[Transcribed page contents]
+++

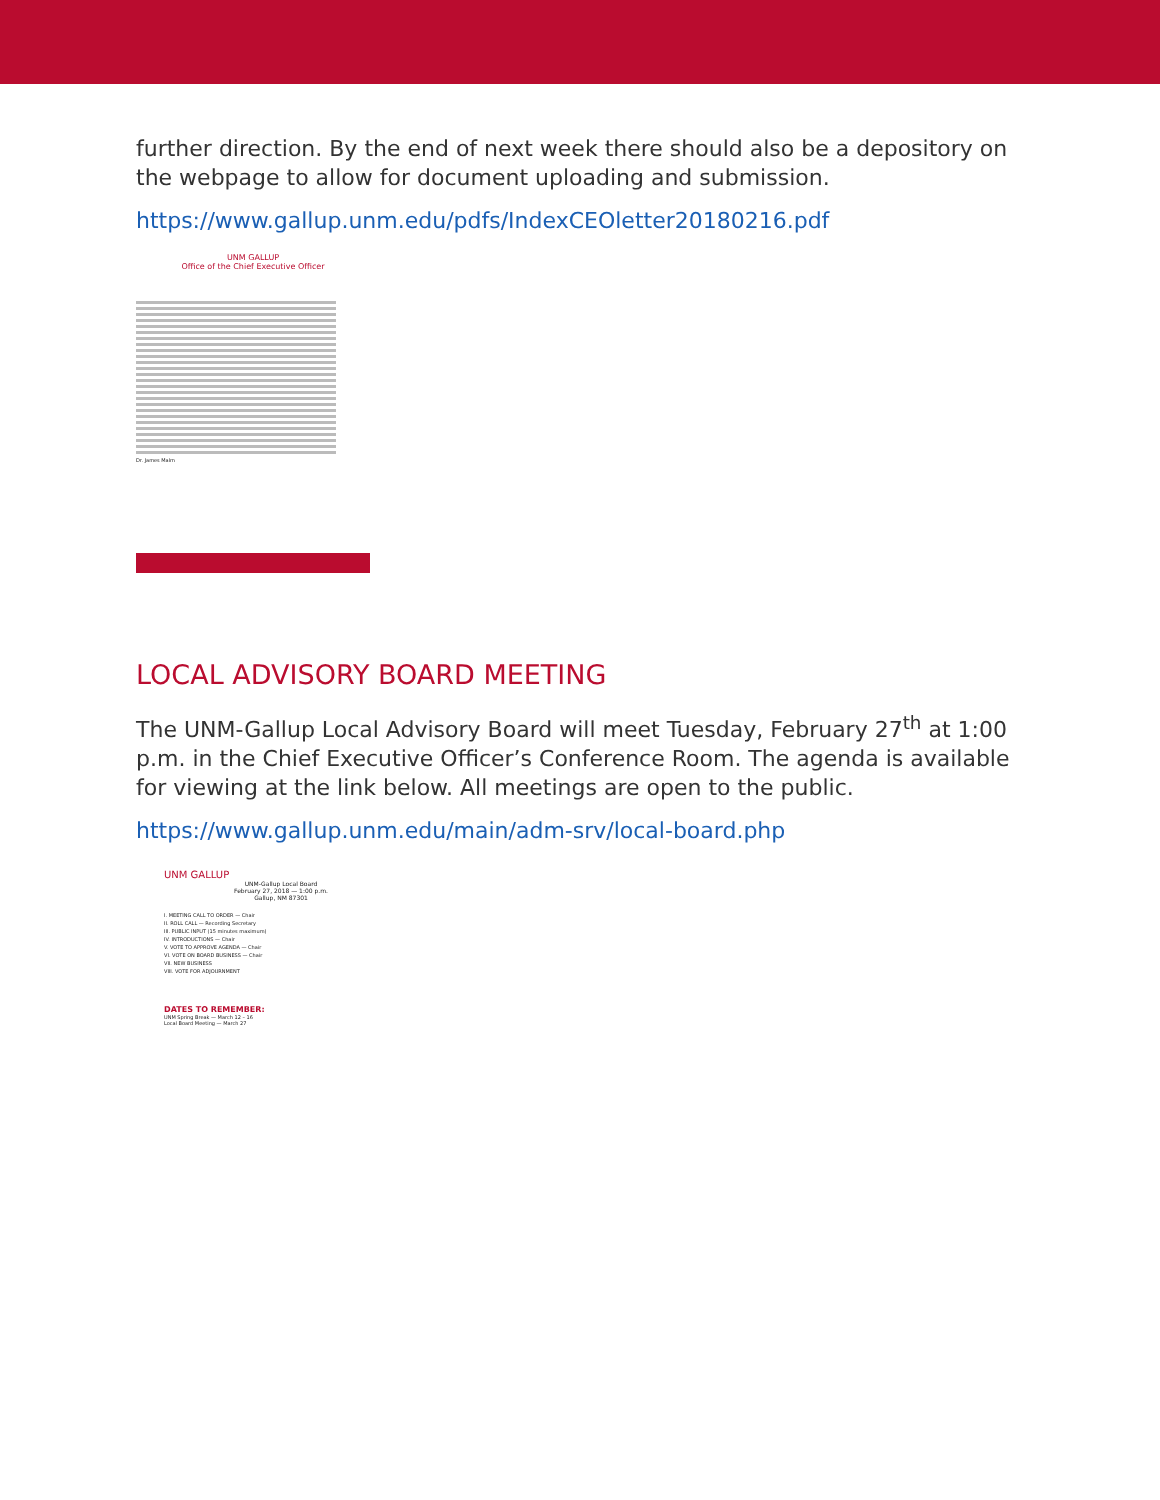further direction. By the end of next week there should also be a depository on the webpage to allow for document uploading and submission.
https://www.gallup.unm.edu/pdfs/IndexCEOletter20180216.pdf
UNM GALLUP
Office of the Chief Executive Officer
Dr. James Malm
LOCAL ADVISORY BOARD MEETING
The UNM-Gallup Local Advisory Board will meet Tuesday, February 27<sup>th</sup> at 1:00 p.m. in the Chief Executive Officer’s Conference Room. The agenda is available for viewing at the link below. All meetings are open to the public.
https://www.gallup.unm.edu/main/adm-srv/local-board.php
UNM GALLUP
UNM-Gallup Local Board
February 27, 2018 — 1:00 p.m.
Gallup, NM 87301
I. MEETING CALL TO ORDER — Chair
II. ROLL CALL — Recording Secretary
III. PUBLIC INPUT (15 minutes maximum)
IV. INTRODUCTIONS — Chair
V. VOTE TO APPROVE AGENDA — Chair
VI. VOTE ON BOARD BUSINESS — Chair
VII. NEW BUSINESS
VIII. VOTE FOR ADJOURNMENT
DATES TO REMEMBER:
UNM Spring Break — March 12 – 16
Local Board Meeting — March 27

+++

> _WHAT TO PRODUCE_: Where the line containing "UNM Spring Break — March 12 – 16" appears, start copying, and go on exactly through the last line of the data.

> _OUTPUT OF THE TASK_:
UNM Spring Break — March 12 – 16
Local Board Meeting — March 27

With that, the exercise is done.